### Texto apresentado
↓
Vestiu umas calças de lã cor de mel, e um camisolão branco. Prendeu a farta cabeleira, numa trança e olhou-se ao espelho. Gostou de se ver. Olhava com firmeza, a figura que o espelho lhe devolvia, sem medos, nem mudas interrogações. Tinha largado a pesada carga que há meses carregava. E agora?
Agora tinha que retomar a vida, que ficara lá atrás em suspenso.
Aprender a viver sem o pai, e sem culpas. Sentia que as sessões de psicoterapia a iam ajudar a ultrapassar, e quem sabe esquecer, aqueles meses em que a sua mente fora uma folha em branco.
Não. Esquecer, não. Esquecer, seria olvidar Miguel, a sua presença, o seu carinho, o seu riso, o seu cheiro. Os dias passados juntos, os passeios, os conselhos. Tudo o que tinha gravado para sempre no coração. Decididamente, o que mais lhe doía neste momento, já não era a ausência do pai, mas a eminente separação de Miguel.
E como doía pensar nisso.
Aos poucos enevoaram-se-lhe os olhos e uma lágrima deslizou pela face.
Porque tinha de ser assim? Era como se a vida estivesse sempre montando armadilhas no seu caminho. Porque tinha de se separar das pessoas que amava?








9 comentários:

Jaime Portela disse...

Infelizmente, a vida é assim mesmo.
Uma história intensa e muito interessante. Para além de bem contada. Estou a gostar imenso.
Elvira, bom fim de semana.
Beijo.

chica disse...

Sentimento bem claro o dela👏👏👏bjs chica

Rui disse...

Esclarecida a situação de momento com a recuperação da memória falta-nos saber "quem era ela" antes do acidente !
↑
### Instrução dada
Que peças de roupa são vestidas no início do texto apresentado?

### Material apresentado
↓
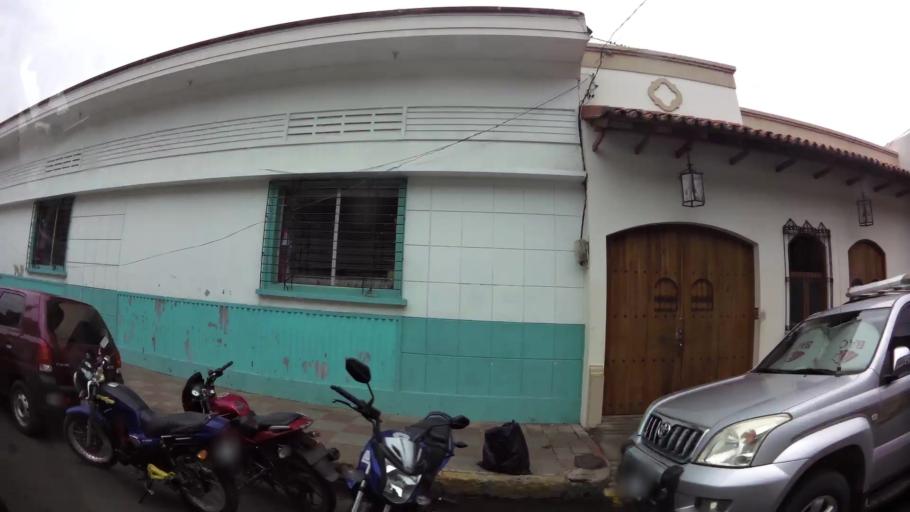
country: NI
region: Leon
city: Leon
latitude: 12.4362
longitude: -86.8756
↑
↓
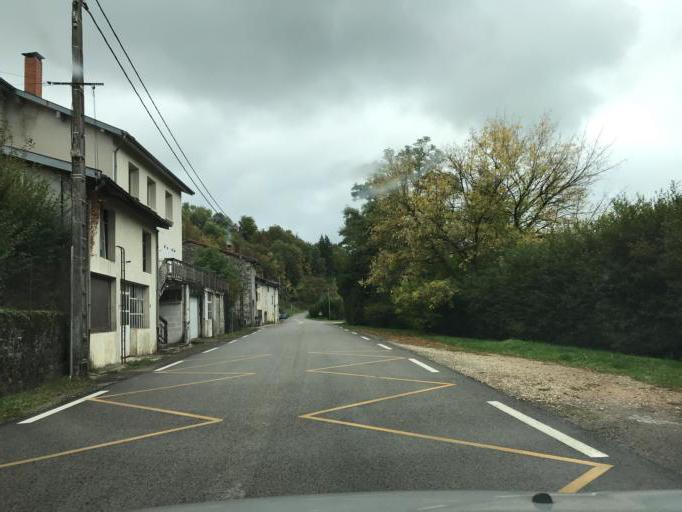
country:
↑
↓
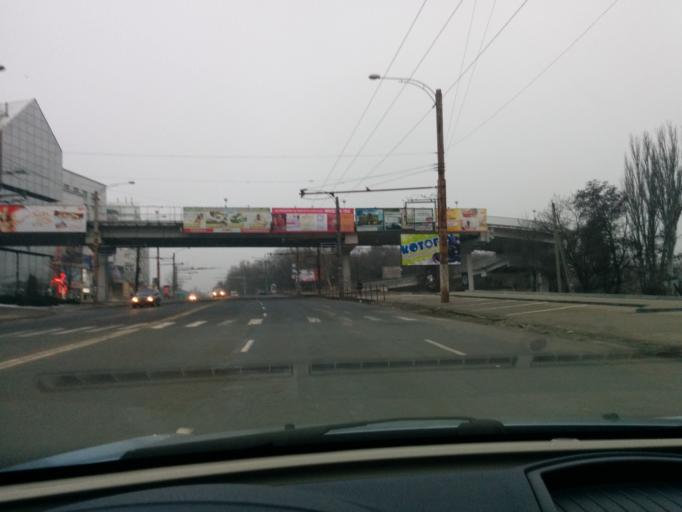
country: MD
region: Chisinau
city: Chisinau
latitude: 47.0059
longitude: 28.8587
↑
### Resposta
Umas calças de lã cor de mel e um camisolão branco.